One of the benefits of third party quality management certification when it started back in the late 1970’s
was that it could reduce multiple assessment of suppliers by their customers. There has certainly been
some progress in achieving this aim. However, we are in danger of seeing this replaced by multiple
assessment of certification bodies by national accreditation bodies if we are not careful. I know that many
of the accreditation bodies around the world are working hard at looking how they can co-operate better but
instead of co-operating to provide multiple accreditations they should be working collectively to establish a
global accreditation system that provides certified organisations with a single accredited certificate which is
acceptable to all of their customers wherever they are in the world.
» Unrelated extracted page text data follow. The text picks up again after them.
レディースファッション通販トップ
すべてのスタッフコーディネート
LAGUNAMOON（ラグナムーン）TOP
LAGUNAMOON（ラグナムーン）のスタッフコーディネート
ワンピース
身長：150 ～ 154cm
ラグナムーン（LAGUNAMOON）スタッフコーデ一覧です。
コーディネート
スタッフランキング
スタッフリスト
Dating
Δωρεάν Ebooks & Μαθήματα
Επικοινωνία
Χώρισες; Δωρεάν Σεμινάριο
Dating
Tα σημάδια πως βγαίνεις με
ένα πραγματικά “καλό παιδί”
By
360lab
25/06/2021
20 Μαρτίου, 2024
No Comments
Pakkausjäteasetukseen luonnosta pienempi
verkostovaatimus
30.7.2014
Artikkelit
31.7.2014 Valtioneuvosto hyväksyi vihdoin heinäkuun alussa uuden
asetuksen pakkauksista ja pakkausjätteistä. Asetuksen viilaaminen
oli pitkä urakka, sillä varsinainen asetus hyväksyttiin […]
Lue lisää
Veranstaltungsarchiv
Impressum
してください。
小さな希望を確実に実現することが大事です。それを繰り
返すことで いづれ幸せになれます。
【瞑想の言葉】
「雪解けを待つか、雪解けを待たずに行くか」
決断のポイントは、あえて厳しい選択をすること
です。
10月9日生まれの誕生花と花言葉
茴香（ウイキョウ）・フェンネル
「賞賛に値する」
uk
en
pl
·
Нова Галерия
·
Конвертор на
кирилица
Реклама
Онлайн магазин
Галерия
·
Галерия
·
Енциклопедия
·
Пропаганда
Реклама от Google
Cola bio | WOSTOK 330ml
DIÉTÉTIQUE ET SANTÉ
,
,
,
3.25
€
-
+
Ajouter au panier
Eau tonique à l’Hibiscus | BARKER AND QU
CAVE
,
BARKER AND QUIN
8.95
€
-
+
Consultants are a vital support to many organisations when they are developing and implementing a quality
management system. Many organisations would never succeed without the help of a consultant. The
important point for the organisation is that the consultant advises them in such a way that the system is
effective and of benefit to them.
There have been many examples of consultants providing ‘off the shelf’ quality systems to their clients. It
has been said many times that every organisation is different and that their quality management system
must be specific to their organisation. By providing an organisation with a standard system which has not
been tailored to their unique situation, a consultant is not providing them with the opportunity to gain the
full benefits that implementing a quality management system can bring. What is right for one organisation
is not necessarily right for another. There is no single right way of doing something that is appropriate to
all organisations.
Another common problem is designing the system to pass an audit rather than to be good for the
organisation. There, is sometimes a tendency for the system to be over designed so that there will be no
doubt that the audit will be successful. The risks are, of course, that it will include elements that are either
unnecessary or over complicated. It is of course perfectly understandable why this may happen. The
consultant wants to be paid at the end of the project and will probably be judged on whether or not the audit
is successful. An audit failure could result in the client refusing to pay the consultant; therefore, best make
sure the audit is successful. It is very difficult for an auditor to comment on where the system may be over
designed, especially if the consultant is present during the audit. I can tell you from personal experience,
many years ago, that you do not want to be in the position of having one of your auditors openly criticise
the work of a consultant to their client. The consultant, quite rightly, gets very upset.
In both the case of the ‘off the shelf system’ and the over designed system there is every likelihood that the
organisation will find that implementing a quality management system costs them money rather than makes
them more efficient and saves them money. The aim should be to provide the organisation with a system
which is right for them, tailored to their needs and from which they can derive real business benefits.
None the issues I have covered can be taken in isolation. They each contribute to an effective and
meaningful certification system. If quality management system certification is to continue to flourish all of
the interested parties must work together to improve.
In conclusion, there are serious questions being asked about the value of certification and there are
improvements that need to be made. None of us can solve these matters in isolation, so let us work
together and ensure that collectively we can secure the future for quality management certification.